(Given entries)
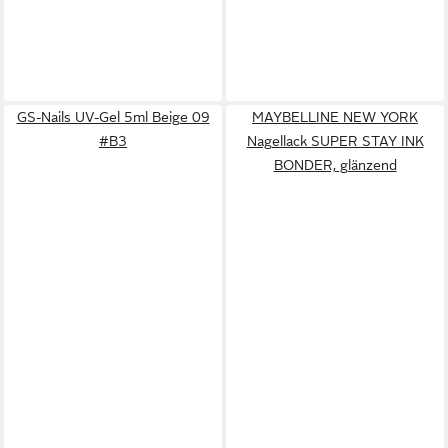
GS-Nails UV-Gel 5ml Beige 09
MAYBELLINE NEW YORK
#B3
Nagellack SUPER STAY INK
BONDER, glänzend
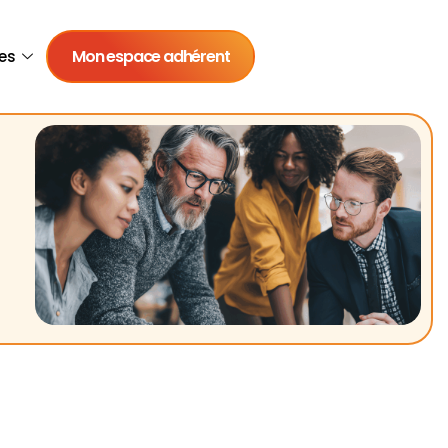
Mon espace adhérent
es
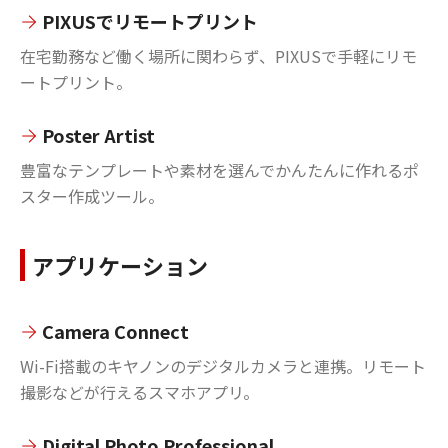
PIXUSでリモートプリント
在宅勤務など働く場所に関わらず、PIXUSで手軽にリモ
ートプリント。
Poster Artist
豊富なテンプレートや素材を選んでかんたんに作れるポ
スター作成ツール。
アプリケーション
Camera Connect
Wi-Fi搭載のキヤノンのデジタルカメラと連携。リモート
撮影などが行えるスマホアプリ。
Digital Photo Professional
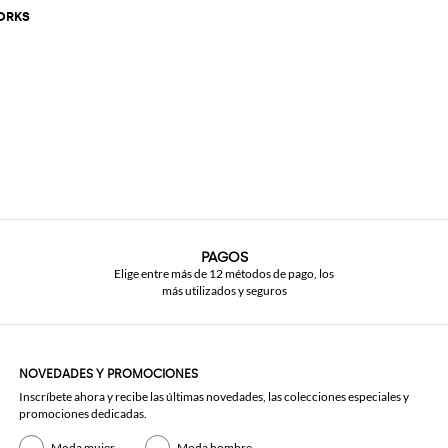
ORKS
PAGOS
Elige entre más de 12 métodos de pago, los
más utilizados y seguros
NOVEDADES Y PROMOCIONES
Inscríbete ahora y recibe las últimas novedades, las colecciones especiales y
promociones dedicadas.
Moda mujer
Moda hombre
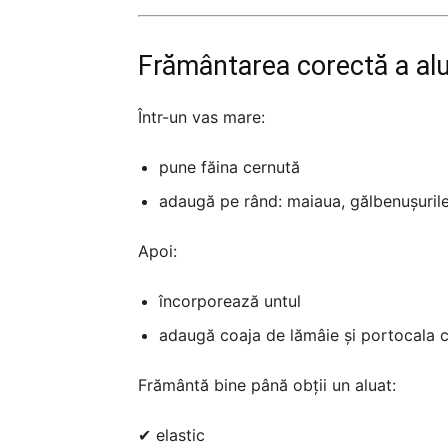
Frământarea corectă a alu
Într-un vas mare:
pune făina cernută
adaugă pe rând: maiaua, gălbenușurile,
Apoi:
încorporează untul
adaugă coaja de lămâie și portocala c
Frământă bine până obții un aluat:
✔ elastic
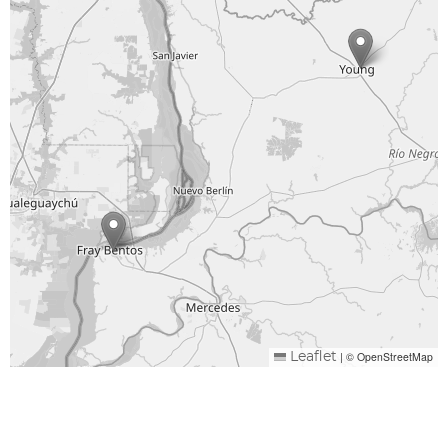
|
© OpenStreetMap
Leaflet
(End Given entries)
(Given entries)
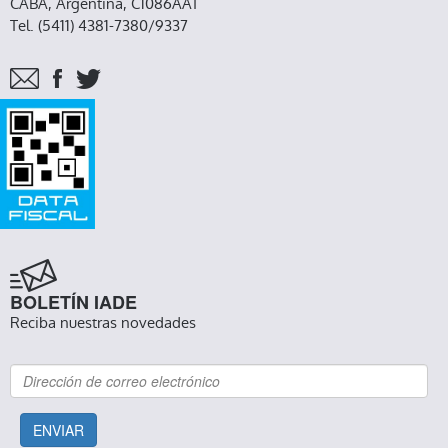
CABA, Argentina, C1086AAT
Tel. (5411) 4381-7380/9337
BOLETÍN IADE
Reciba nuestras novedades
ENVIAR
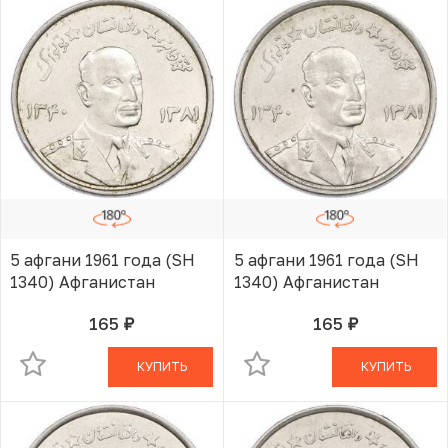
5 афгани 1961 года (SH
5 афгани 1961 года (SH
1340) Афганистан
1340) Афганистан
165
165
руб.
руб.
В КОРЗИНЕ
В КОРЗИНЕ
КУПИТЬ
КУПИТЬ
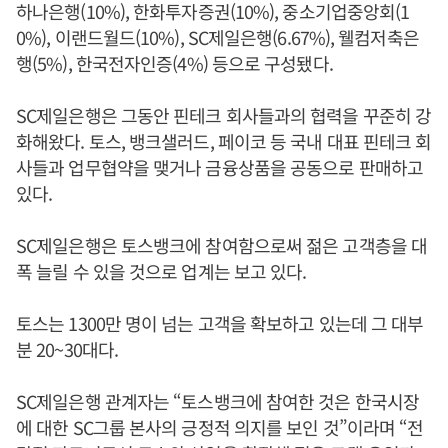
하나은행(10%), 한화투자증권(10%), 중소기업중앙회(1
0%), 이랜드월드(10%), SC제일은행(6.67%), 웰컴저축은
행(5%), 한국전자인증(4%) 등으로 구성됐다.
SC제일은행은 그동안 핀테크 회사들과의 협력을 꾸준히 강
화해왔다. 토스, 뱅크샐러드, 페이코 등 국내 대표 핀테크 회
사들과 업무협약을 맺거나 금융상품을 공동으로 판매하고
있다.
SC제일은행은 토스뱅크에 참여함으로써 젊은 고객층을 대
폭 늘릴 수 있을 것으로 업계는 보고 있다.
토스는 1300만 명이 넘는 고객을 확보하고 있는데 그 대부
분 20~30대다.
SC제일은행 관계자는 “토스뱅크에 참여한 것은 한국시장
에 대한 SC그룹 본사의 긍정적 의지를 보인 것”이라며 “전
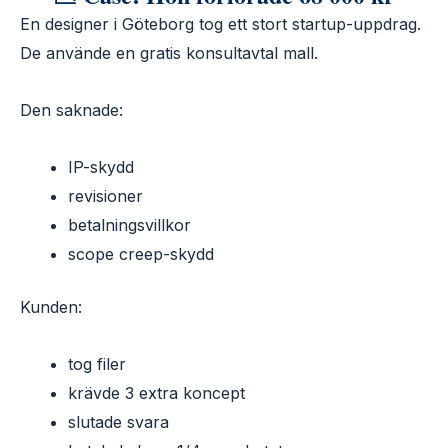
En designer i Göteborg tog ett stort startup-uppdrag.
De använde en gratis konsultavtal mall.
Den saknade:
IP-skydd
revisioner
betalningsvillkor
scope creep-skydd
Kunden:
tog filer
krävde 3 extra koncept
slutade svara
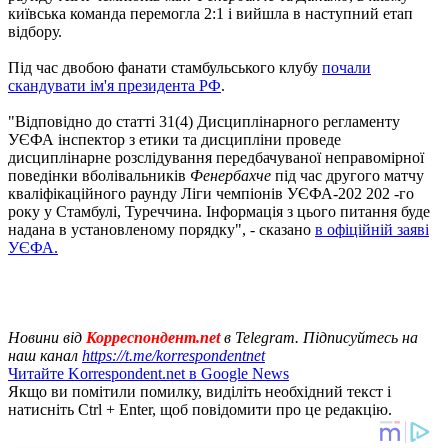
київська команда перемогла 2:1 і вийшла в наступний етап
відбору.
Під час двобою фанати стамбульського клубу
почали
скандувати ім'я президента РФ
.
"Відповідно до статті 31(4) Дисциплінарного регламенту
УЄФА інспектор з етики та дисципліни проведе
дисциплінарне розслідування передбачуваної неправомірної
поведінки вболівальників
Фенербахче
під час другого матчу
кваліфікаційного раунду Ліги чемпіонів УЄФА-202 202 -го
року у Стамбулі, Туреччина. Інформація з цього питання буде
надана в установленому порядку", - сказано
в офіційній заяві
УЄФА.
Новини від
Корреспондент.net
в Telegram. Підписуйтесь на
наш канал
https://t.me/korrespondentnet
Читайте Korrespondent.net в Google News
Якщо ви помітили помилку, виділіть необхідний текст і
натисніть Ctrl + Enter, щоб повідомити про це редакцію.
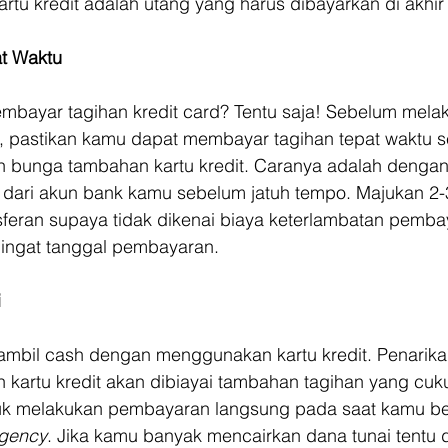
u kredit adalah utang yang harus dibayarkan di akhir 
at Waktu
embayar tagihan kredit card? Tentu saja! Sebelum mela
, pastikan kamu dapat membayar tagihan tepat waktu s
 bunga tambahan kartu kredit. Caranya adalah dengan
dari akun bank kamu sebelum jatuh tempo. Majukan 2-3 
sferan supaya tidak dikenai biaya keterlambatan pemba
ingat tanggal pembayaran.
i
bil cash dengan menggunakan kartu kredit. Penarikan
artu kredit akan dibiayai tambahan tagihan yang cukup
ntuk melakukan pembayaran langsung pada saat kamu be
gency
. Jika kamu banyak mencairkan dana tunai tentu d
(End Given entries)
» **Exercise brief**
Copy out each line of the listing that contains the string "kredit".

» **Result for this exercise**
u kredit adalah utang yang harus dibayarkan di akhir 
embayar tagihan kredit card? Tentu saja! Sebelum mela
 bunga tambahan kartu kredit. Caranya adalah dengan
bil cash dengan menggunakan kartu kredit. Penarikan
artu kredit akan dibiayai tambahan tagihan yang cukup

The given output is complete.